YOUR INSTRUCTIONS
All of the data is to be copied without a single change.

GIVEN RECORDS
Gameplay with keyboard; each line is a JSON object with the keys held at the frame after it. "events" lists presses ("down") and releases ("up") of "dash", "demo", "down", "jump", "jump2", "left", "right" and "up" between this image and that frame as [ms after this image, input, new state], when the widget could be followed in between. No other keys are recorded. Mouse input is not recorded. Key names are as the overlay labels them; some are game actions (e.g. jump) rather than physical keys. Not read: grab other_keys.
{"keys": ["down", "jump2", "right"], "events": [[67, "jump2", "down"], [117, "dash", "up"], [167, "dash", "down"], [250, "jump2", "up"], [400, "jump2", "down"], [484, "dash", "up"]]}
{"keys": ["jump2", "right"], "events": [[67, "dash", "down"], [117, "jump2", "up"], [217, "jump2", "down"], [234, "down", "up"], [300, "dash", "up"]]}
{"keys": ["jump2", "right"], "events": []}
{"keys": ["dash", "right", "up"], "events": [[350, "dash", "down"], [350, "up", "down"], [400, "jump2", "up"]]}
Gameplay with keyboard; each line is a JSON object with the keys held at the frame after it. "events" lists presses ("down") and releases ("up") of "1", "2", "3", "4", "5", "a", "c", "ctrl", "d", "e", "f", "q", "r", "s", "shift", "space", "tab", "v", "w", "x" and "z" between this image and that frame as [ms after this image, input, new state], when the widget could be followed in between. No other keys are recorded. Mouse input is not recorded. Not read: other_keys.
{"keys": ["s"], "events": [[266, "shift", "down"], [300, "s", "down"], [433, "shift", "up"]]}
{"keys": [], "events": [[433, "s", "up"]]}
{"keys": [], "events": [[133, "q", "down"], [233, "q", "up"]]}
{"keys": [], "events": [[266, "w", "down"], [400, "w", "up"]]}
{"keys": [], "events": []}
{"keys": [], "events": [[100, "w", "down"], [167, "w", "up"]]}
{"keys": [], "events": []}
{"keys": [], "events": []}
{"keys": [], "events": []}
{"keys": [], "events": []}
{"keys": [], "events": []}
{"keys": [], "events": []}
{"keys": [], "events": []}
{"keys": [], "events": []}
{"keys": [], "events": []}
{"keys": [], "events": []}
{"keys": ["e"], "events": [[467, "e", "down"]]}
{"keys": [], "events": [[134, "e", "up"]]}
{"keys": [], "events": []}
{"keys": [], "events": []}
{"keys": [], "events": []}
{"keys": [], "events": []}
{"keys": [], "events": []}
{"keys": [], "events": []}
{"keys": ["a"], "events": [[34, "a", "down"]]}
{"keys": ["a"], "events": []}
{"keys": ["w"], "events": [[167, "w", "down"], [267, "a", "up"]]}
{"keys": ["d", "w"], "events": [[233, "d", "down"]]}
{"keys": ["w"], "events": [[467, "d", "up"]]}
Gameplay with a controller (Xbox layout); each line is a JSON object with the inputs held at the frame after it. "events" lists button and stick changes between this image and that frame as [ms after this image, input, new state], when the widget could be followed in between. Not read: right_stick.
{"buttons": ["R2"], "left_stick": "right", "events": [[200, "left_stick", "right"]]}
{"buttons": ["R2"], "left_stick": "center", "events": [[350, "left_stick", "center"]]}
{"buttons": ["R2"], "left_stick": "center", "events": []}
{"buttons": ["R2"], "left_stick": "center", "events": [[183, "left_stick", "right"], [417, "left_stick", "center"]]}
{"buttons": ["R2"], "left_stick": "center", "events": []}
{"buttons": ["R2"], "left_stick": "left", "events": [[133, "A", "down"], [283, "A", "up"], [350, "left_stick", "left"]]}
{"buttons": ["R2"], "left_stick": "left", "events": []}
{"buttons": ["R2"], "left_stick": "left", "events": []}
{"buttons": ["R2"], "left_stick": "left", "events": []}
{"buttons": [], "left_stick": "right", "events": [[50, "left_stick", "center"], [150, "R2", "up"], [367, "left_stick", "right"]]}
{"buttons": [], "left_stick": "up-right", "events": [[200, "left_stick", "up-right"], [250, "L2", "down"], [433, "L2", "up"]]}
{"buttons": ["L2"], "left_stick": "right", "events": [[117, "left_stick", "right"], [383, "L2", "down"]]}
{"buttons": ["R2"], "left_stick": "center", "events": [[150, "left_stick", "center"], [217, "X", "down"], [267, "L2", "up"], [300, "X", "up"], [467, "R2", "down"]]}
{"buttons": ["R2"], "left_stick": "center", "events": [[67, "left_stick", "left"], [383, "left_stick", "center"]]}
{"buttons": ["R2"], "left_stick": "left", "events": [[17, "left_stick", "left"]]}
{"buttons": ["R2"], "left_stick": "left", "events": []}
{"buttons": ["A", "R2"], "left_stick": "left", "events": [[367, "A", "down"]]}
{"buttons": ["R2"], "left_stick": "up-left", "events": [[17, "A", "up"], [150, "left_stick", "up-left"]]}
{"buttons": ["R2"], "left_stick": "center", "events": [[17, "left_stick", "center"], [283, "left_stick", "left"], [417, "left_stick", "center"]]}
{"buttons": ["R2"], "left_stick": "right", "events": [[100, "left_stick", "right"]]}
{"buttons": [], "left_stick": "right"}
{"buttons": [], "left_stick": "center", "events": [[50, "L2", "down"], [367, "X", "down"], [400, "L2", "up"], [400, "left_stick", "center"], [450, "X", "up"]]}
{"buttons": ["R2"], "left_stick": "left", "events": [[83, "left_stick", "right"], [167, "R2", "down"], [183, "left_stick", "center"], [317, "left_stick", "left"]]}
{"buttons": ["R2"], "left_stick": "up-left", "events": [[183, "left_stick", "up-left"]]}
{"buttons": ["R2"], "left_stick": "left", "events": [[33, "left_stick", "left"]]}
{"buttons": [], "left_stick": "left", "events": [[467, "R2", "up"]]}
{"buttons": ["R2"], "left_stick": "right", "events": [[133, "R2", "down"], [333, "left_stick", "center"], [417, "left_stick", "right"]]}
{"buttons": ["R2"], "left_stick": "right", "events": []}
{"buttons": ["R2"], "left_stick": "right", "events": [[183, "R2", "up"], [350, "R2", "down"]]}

REPLY TO THE TASK
Gameplay with keyboard; each line is a JSON object with the keys held at the frame after it. "events" lists presses ("down") and releases ("up") of "dash", "demo", "down", "jump", "jump2", "left", "right" and "up" between this image and that frame as [ms after this image, input, new state], when the widget could be followed in between. No other keys are recorded. Mouse input is not recorded. Key names are as the overlay labels them; some are game actions (e.g. jump) rather than physical keys. Not read: grab other_keys.
{"keys": ["down", "jump2", "right"], "events": [[67, "jump2", "down"], [117, "dash", "up"], [167, "dash", "down"], [250, "jump2", "up"], [400, "jump2", "down"], [484, "dash", "up"]]}
{"keys": ["jump2", "right"], "events": [[67, "dash", "down"], [117, "jump2", "up"], [217, "jump2", "down"], [234, "down", "up"], [300, "dash", "up"]]}
{"keys": ["jump2", "right"], "events": []}
{"keys": ["dash", "right", "up"], "events": [[350, "dash", "down"], [350, "up", "down"], [400, "jump2", "up"]]}
Gameplay with keyboard; each line is a JSON object with the keys held at the frame after it. "events" lists presses ("down") and releases ("up") of "1", "2", "3", "4", "5", "a", "c", "ctrl", "d", "e", "f", "q", "r", "s", "shift", "space", "tab", "v", "w", "x" and "z" between this image and that frame as [ms after this image, input, new state], when the widget could be followed in between. No other keys are recorded. Mouse input is not recorded. Not read: other_keys.
{"keys": ["s"], "events": [[266, "shift", "down"], [300, "s", "down"], [433, "shift", "up"]]}
{"keys": [], "events": [[433, "s", "up"]]}
{"keys": [], "events": [[133, "q", "down"], [233, "q", "up"]]}
{"keys": [], "events": [[266, "w", "down"], [400, "w", "up"]]}
{"keys": [], "events": []}
{"keys": [], "events": [[100, "w", "down"], [167, "w", "up"]]}
{"keys": [], "events": []}
{"keys": [], "events": []}
{"keys": [], "events": []}
{"keys": [], "events": []}
{"keys": [], "events": []}
{"keys": [], "events": []}
{"keys": [], "events": []}
{"keys": [], "events": []}
{"keys": [], "events": []}
{"keys": [], "events": []}
{"keys": ["e"], "events": [[467, "e", "down"]]}
{"keys": [], "events": [[134, "e", "up"]]}
{"keys": [], "events": []}
{"keys": [], "events": []}
{"keys": [], "events": []}
{"keys": [], "events": []}
{"keys": [], "events": []}
{"keys": [], "events": []}
{"keys": ["a"], "events": [[34, "a", "down"]]}
{"keys": ["a"], "events": []}
{"keys": ["w"], "events": [[167, "w", "down"], [267, "a", "up"]]}
{"keys": ["d", "w"], "events": [[233, "d", "down"]]}
{"keys": ["w"], "events": [[467, "d", "up"]]}
Gameplay with a controller (Xbox layout); each line is a JSON object with the inputs held at the frame after it. "events" lists button and stick changes between this image and that frame as [ms after this image, input, new state], when the widget could be followed in between. Not read: right_stick.
{"buttons": ["R2"], "left_stick": "right", "events": [[200, "left_stick", "right"]]}
{"buttons": ["R2"], "left_stick": "center", "events": [[350, "left_stick", "center"]]}
{"buttons": ["R2"], "left_stick": "center", "events": []}
{"buttons": ["R2"], "left_stick": "center", "events": [[183, "left_stick", "right"], [417, "left_stick", "center"]]}
{"buttons": ["R2"], "left_stick": "center", "events": []}
{"buttons": ["R2"], "left_stick": "left", "events": [[133, "A", "down"], [283, "A", "up"], [350, "left_stick", "left"]]}
{"buttons": ["R2"], "left_stick": "left", "events": []}
{"buttons": ["R2"], "left_stick": "left", "events": []}
{"buttons": ["R2"], "left_stick": "left", "events": []}
{"buttons": [], "left_stick": "right", "events": [[50, "left_stick", "center"], [150, "R2", "up"], [367, "left_stick", "right"]]}
{"buttons": [], "left_stick": "up-right", "events": [[200, "left_stick", "up-right"], [250, "L2", "down"], [433, "L2", "up"]]}
{"buttons": ["L2"], "left_stick": "right", "events": [[117, "left_stick", "right"], [383, "L2", "down"]]}
{"buttons": ["R2"], "left_stick": "center", "events": [[150, "left_stick", "center"], [217, "X", "down"], [267, "L2", "up"], [300, "X", "up"], [467, "R2", "down"]]}
{"buttons": ["R2"], "left_stick": "center", "events": [[67, "left_stick", "left"], [383, "left_stick", "center"]]}
{"buttons": ["R2"], "left_stick": "left", "events": [[17, "left_stick", "left"]]}
{"buttons": ["R2"], "left_stick": "left", "events": []}
{"buttons": ["A", "R2"], "left_stick": "left", "events": [[367, "A", "down"]]}
{"buttons": ["R2"], "left_stick": "up-left", "events": [[17, "A", "up"], [150, "left_stick", "up-left"]]}
{"buttons": ["R2"], "left_stick": "center", "events": [[17, "left_stick", "center"], [283, "left_stick", "left"], [417, "left_stick", "center"]]}
{"buttons": ["R2"], "left_stick": "right", "events": [[100, "left_stick", "right"]]}
{"buttons": [], "left_stick": "right"}
{"buttons": [], "left_stick": "center", "events": [[50, "L2", "down"], [367, "X", "down"], [400, "L2", "up"], [400, "left_stick", "center"], [450, "X", "up"]]}
{"buttons": ["R2"], "left_stick": "left", "events": [[83, "left_stick", "right"], [167, "R2", "down"], [183, "left_stick", "center"], [317, "left_stick", "left"]]}
{"buttons": ["R2"], "left_stick": "up-left", "events": [[183, "left_stick", "up-left"]]}
{"buttons": ["R2"], "left_stick": "left", "events": [[33, "left_stick", "left"]]}
{"buttons": [], "left_stick": "left", "events": [[467, "R2", "up"]]}
{"buttons": ["R2"], "left_stick": "right", "events": [[133, "R2", "down"], [333, "left_stick", "center"], [417, "left_stick", "right"]]}
{"buttons": ["R2"], "left_stick": "right", "events": []}
{"buttons": ["R2"], "left_stick": "right", "events": [[183, "R2", "up"], [350, "R2", "down"]]}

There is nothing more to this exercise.